Jakarta, 25 Desember 2025 – Stasiun Solo Balapan sebagai destinasi akhir KA Lodaya menjadi gateway bagi ribuan wisatawan untuk mengeksplorasi Solo dan sekitarnya dari total 644.336 penumpang sepanjang Januari–November 2025. Lokasi strategis stasiun di pusat kota memudahkan akses ke berbagai destinasi wisata Solo—dari Keraton Surakarta, Pasar Klewer, Kampung Batik Laweyan, hingga kuliner legendaris seperti Nasi Liwet. PT Kereta Api Indonesia bekerja sama dengan Pemkot Solo memastikan konektivitas last-mile yang baik melalui ketersediaan angkutan umum dan layanan ride-hailing. Stasiun Solo Balapan juga memiliki fasilitas memadai untuk menyambut wisatawan dengan tourist information center yang menyediakan peta dan panduan wisata.

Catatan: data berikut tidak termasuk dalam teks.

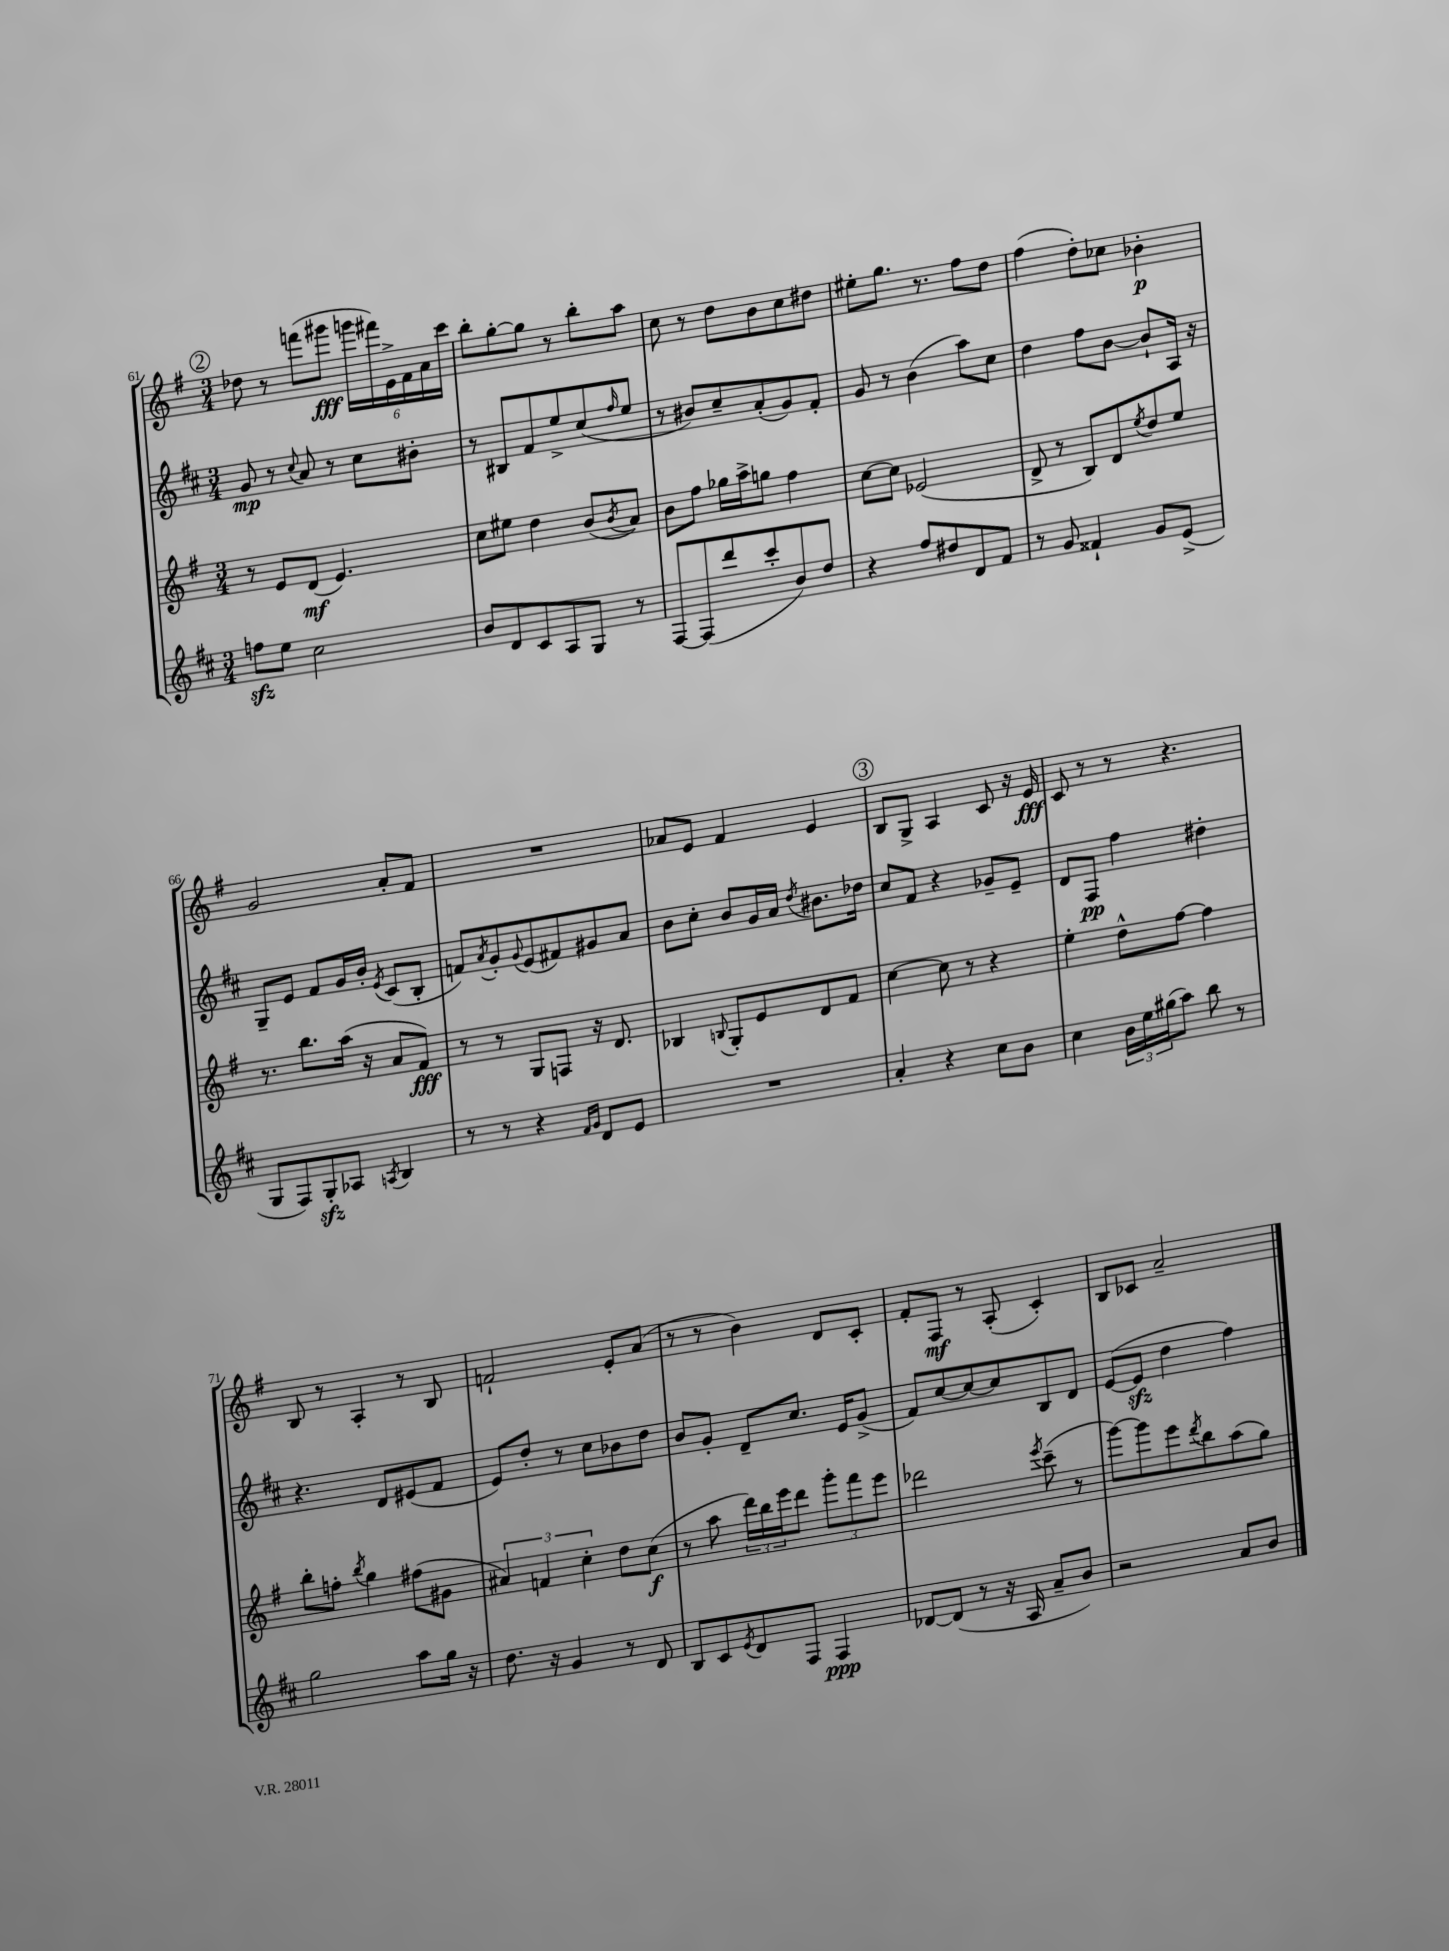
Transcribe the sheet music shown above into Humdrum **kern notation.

**kern	**kern	**kern	**kern
*staff4	*staff3	*staff2	*staff1
*clefG2	*clefG2	*clefG2	*clefG2
*k[f#c#]	*k[f#]	*k[f#c#]	*k[f#]
*M3/4	*M3/4	*M3/4	*M3/4
8ff	8r	8g	8dd-
8ee	8e	8r	8r
.	.	8qqcc#	.
2cc#	(8d	8a	(8fff
.	4.e)	8r	8ggg#
.	.	8cc#	24ggg
.	.	.	24fff#)
.	.	.	24e^
.	.	8b#'	24f#
.	.	.	24a
.	.	.	24ccc
=	=	=	=
8b	8cc	8r	8bb'
8d	8ee#	8B#	[8gg'
8c#	4dd	8f#	8gg]
8A	.	8ee^	8r
8G	(8b	(8cc#	8bb'
.	8qb	16qqff#	.
8r	8a)	8ee	8aa
=	=	=	=
[8F#	8b	8r	8cc
(8F#]	8ff#	8b#)	8r
8ddd	16gg-	8cc#~	8dd
.	16aa^	.	.
8ccc#'	8gg	(8a'	8b
8b)	4ff#	8g)	8cc
8dd	.	8f#'	8dd#
=	=	=	=
4r	[8cc	8g	8ee#'
.	8cc]	8r	8.gg
8ff#	(2e-	(4b	.
.	.	.	8.r
8dd#	.	.	.
8d	.	8aa)	8ff#
8f#	.	8cc#	8dd
=	=	=	=
8r	8d^	4dd	(4ff#
8g	8r	.	.
4f##`	8B)	8ff#	8dd')
.	8d	[8b	8cc-
.	8qee	.	.
8g	8dd	8b`]	4b-'
(8e^	8ee	16A	.
.	.	16r	.
=	=	=	=
8G	8.r	8G~	2g
8F#)	.	8e	.
.	8.bb	.	.
8G'	.	8f#	.
8A-	(16aa	16g	.
.	16r	16b'	.
8qA	.	8qe	.
4B	8a	(8c#	8a'
.	8f#)	8B'	8f#
=	=	=	=
8r	8r	8f)	2.r
.	.	8qa	.
8r	8r	8g'	.
.	.	8qqg	.
4r	8G	(8e	.
.	8F	8f#)	.
16qqf#	.	.	.
16qqg	.	.	.
8d	16r	8g#	.
.	8.d	.	.
8e	.	8a	.
=	=	=	=
2.r	4B-	8b	8a-
.	.	8cc#'	8e
.	8qqB	.	.
.	8G'	8b	4f#
.	8e	16g	.
.	.	16a	.
.	.	8qdd	.
.	8d	8.b#	4e
.	8f#	.	.
.	.	16dd-	.
=	=	=	=
4a'	[4cc	8cc#	8B
.	.	8f#	8G^
4r	8cc]	4r	4A
.	8r	.	.
8cc#	4r	8g-~	8c
8b	.	8e~	16r
.	.	.	16e
=	=	=	=
4cc#	4ee'	8d	8c
.	.	8F#	8r
24b	8dd^^	4ff#	8r
24ee	.	.	.
(24gg#	.	.	.
8aa)	[8ff#	.	4.r
8bb	4ff#]	4dd#'	.
8r	.	.	.
=	=	=	=
2gg	8bb'	4.r	8B
.	8ff'	.	8r
.	8qbb	.	.
.	4gg	.	4A'
.	.	8d	.
8aa	(8ff#	(8e#	8r
16gg	8g#	8f#	8B
16r	.	.	.
=	=	=	=
8.dd	6a#)	8e)	2f`
.	.	8dd'	.
.	6f	.	.
16r	.	.	.
4g	.	8r	.
.	6cc'	.	.
.	.	8cc#	.
8r	8dd	8b-	8e'
8d	(8cc	8dd	(8a
=	=	=	=
8B	8r	8b	8r
8c#	8aa	8g'	8r
8qe	.	.	.
8d	24ddd)	8d~	4b)
.	24bb	.	.
.	24eee	.	.
8F#	8ddd	8.cc#	.
4F#	12ggg'	.	8d
.	.	16e	.
.	12fff#	.	.
.	.	(8g^	8c'
.	12eee	.	.
=	=	=	=
[8d-	2ddd-	8f#)	8f#'
(8d-]	.	[8cc#	8F#
8r	.	8cc#_	8r
16r	.	8cc#]	(8A'
16A	.	.	.
.	8qeee	.	.
8a~	(8ccc~	8B	4c')
8b)	8r	8d	.
=	=	=	=
2r	[8ggg)	([8e	8B
.	8ggg]	8e]	8c-
.	8eee	4dd	2a~
.	8qddd	.	.
.	8bb	.	.
8a	(8aa	4ff#)	.
8b	8gg)	.	.
==	==	==	==
*-	*-	*-	*-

Solo sebagai destinasi budaya Jawa mendapat manfaat besar dari aksesibilitas yang meningkat. Anne Purba menyampaikan bahwa endpoint accessibility adalah kunci kepuasan perjalanan. “Melalui KA Lodaya, pelanggan dapat merencanakan perjalanan yang mengombinasikan kereta api antarkota dengan layanan kereta cepat Whoosh melalui konektivitas KA Feeder. Dalam satu rangkaian perjalanan, pelanggan bisa merasakan karakter dan vibes kota yang berbeda,” jelasnya. Wisatawan yang tiba di Solo Balapan dapat langsung memulai eksplorasi tanpa kesulitan. Proximity stasiun ke destinasi utama adalah advantage besar.
Sektor pariwisata Solo mengalami pertumbuhan dari peningkatan kunjungan. Konektivitas dengan Bandung dan Jabodetabek membuka market baru. UMKM batik dan kuliner mendapat exposure lebih luas. KAI berkomitmen terus mendukung pariwisata Solo melalui aksesibilitas yang baik.